** Assignment **
Reproduce the lines starting with the line that contains "jemandem gehört, er" and going on through the line that contains "Erst einmal strecken", including both of those lines.

** Dataset entries **
╔══
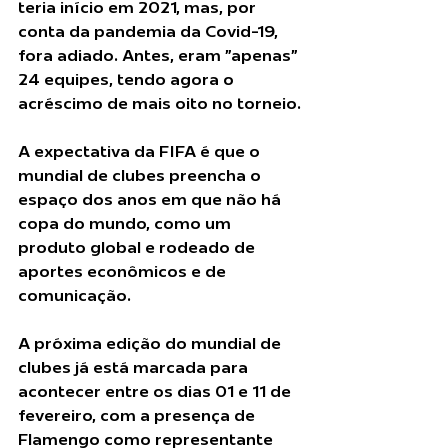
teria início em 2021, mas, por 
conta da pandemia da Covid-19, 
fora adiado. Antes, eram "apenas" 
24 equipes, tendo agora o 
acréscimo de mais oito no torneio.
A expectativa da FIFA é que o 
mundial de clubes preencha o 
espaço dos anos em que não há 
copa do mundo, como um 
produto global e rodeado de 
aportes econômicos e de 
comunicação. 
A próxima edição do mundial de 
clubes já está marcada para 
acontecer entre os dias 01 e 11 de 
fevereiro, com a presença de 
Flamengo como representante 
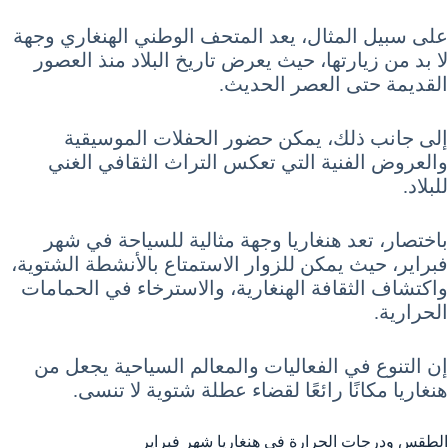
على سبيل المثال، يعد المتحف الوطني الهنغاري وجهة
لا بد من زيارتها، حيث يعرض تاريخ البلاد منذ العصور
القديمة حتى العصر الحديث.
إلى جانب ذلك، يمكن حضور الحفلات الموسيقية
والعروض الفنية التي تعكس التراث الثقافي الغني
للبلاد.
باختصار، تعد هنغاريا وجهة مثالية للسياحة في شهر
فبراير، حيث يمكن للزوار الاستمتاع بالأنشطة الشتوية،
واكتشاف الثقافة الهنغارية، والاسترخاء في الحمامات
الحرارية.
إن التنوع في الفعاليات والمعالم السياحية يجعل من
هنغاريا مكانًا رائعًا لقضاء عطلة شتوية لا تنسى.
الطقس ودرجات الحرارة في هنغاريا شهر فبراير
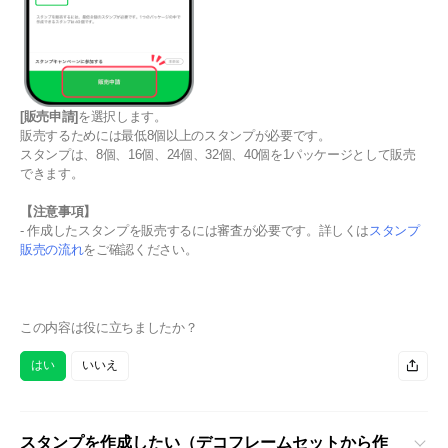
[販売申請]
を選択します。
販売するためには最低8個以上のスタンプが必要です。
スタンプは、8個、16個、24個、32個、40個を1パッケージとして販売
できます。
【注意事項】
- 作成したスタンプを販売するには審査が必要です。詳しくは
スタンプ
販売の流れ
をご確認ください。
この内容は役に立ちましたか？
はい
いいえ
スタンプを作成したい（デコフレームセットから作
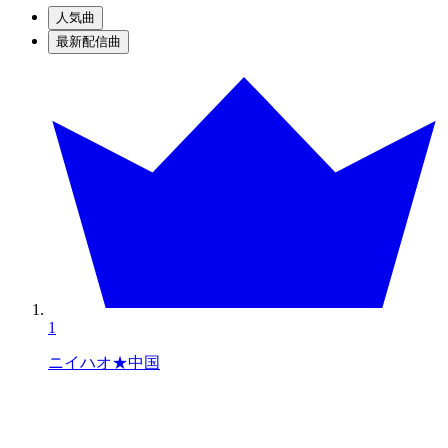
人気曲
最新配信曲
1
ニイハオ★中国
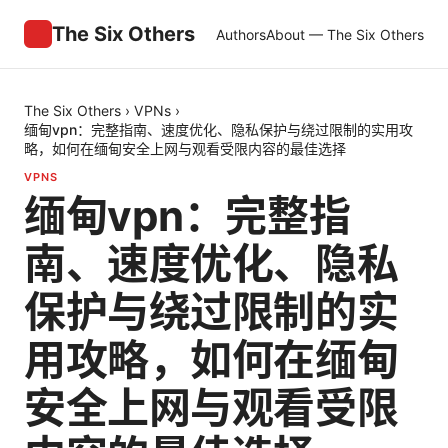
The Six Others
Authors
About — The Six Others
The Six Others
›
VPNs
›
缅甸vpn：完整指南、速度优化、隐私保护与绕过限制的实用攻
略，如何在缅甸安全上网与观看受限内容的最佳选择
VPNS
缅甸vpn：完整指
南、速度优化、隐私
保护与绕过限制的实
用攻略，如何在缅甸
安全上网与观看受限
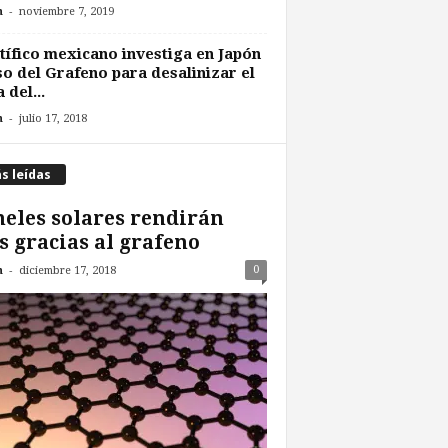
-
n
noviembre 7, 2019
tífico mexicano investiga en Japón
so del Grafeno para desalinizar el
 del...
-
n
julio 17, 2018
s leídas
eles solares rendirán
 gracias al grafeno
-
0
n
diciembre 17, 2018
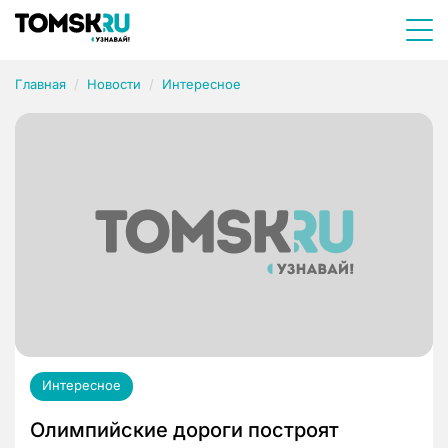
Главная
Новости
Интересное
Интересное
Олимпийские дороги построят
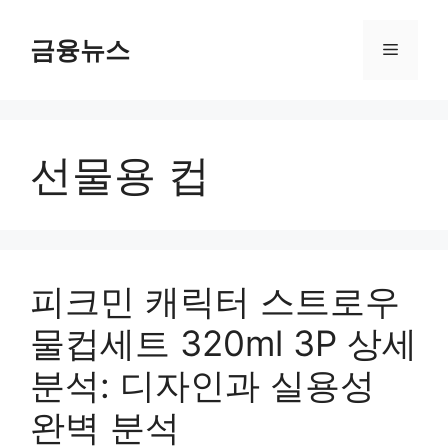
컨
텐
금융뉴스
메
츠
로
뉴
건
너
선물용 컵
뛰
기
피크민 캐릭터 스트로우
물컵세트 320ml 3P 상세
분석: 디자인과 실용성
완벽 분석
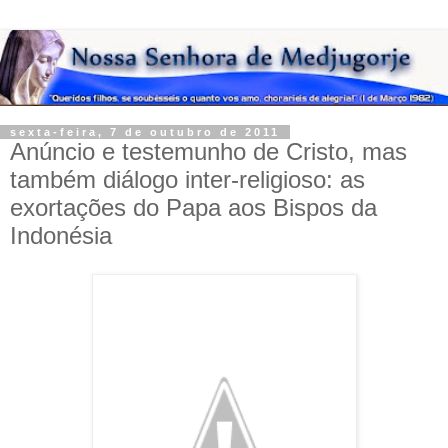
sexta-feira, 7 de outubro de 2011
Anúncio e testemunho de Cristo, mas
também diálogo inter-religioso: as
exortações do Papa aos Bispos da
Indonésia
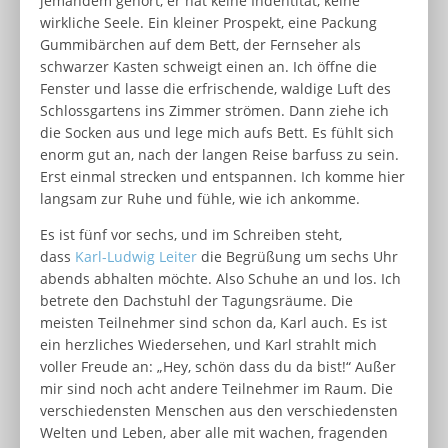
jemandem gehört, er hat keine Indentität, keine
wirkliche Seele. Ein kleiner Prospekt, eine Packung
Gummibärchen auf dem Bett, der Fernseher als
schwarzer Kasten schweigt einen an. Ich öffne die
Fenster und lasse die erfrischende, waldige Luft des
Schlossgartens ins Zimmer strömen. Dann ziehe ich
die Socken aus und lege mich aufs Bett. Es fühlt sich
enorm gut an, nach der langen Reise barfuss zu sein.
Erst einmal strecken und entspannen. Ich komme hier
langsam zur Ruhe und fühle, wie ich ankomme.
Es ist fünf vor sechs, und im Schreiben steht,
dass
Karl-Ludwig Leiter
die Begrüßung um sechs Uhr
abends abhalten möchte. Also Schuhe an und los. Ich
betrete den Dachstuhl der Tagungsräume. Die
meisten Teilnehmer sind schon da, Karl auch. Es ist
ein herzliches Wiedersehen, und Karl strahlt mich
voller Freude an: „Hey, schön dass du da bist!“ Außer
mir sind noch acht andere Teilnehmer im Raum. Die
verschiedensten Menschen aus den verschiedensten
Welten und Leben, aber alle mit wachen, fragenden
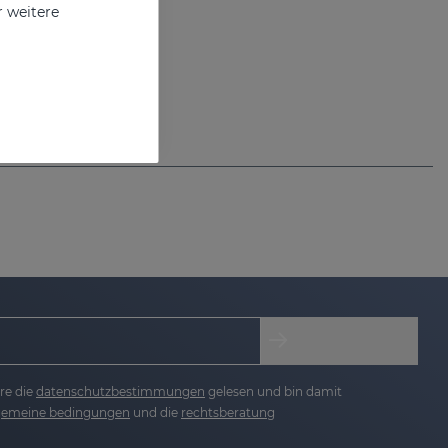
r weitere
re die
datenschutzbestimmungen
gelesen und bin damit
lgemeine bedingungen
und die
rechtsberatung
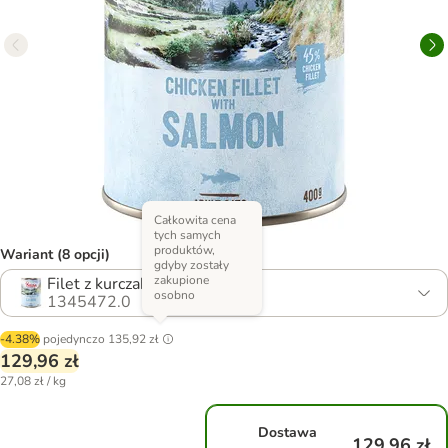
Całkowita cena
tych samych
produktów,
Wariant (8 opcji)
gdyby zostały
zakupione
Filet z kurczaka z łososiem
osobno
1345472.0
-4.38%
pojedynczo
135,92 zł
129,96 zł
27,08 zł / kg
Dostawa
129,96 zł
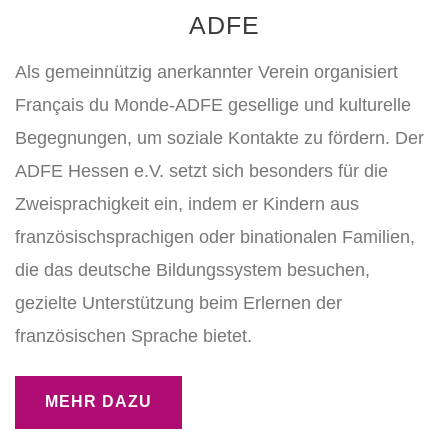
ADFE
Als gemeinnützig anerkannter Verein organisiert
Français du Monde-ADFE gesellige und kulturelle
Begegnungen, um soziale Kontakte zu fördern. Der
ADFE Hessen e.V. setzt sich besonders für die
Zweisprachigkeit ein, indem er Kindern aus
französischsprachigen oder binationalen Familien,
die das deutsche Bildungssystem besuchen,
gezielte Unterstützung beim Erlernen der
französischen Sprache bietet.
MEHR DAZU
╚══
** Solution below **
jemandem gehört, er hat keine Indentität, keine
wirkliche Seele. Ein kleiner Prospekt, eine Packung
Gummibärchen auf dem Bett, der Fernseher als
schwarzer Kasten schweigt einen an. Ich öffne die
Fenster und lasse die erfrischende, waldige Luft des
Schlossgartens ins Zimmer strömen. Dann ziehe ich
die Socken aus und lege mich aufs Bett. Es fühlt sich
enorm gut an, nach der langen Reise barfuss zu sein.
Erst einmal strecken und entspannen. Ich komme hier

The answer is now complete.